# EXERCISE INSTRUCTIONS:
Tally the lines in the items below that contain the string "instrument", and give only the resulting number.
━━━ MATERIAL FOR THIS EXERCISE ━━━
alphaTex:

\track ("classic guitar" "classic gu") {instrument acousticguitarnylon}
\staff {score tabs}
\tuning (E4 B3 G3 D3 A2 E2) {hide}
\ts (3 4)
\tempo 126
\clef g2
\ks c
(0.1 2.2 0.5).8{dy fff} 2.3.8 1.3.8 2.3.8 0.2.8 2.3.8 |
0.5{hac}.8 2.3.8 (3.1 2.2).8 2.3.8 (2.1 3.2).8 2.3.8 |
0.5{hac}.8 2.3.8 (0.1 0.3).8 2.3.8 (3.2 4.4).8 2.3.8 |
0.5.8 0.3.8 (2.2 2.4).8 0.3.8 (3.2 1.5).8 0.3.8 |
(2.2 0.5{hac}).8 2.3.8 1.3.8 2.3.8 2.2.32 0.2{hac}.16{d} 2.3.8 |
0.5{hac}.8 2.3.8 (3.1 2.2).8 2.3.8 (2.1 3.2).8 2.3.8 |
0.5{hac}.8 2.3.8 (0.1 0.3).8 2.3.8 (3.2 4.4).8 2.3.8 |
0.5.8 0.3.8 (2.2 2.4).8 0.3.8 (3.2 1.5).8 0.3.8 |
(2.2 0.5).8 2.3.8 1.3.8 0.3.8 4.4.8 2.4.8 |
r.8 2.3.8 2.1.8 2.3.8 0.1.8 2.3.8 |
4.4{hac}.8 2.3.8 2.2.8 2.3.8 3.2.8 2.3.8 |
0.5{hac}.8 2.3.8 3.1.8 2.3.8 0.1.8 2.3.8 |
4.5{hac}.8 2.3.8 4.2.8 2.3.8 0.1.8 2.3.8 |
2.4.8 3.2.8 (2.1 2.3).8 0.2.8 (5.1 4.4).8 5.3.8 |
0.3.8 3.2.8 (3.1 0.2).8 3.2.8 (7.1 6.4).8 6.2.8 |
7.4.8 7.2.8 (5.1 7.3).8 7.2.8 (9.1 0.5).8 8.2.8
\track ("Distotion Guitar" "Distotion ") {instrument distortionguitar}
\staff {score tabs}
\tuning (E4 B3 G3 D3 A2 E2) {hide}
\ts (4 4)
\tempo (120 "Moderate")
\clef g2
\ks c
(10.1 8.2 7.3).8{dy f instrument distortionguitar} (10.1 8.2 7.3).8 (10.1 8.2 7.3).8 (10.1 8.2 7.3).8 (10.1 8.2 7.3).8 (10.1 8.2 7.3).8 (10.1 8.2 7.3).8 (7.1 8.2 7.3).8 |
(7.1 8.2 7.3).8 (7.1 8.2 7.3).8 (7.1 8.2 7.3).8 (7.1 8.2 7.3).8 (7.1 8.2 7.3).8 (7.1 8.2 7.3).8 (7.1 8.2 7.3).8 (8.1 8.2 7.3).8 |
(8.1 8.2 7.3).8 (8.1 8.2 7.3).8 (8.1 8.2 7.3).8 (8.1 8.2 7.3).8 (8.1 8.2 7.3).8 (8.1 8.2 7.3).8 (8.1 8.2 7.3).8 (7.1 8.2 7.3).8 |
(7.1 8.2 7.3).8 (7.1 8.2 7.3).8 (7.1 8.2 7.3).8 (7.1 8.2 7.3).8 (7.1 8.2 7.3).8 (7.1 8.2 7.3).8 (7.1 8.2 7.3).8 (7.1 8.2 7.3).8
━━━
# RESULT OF THIS TASK:
3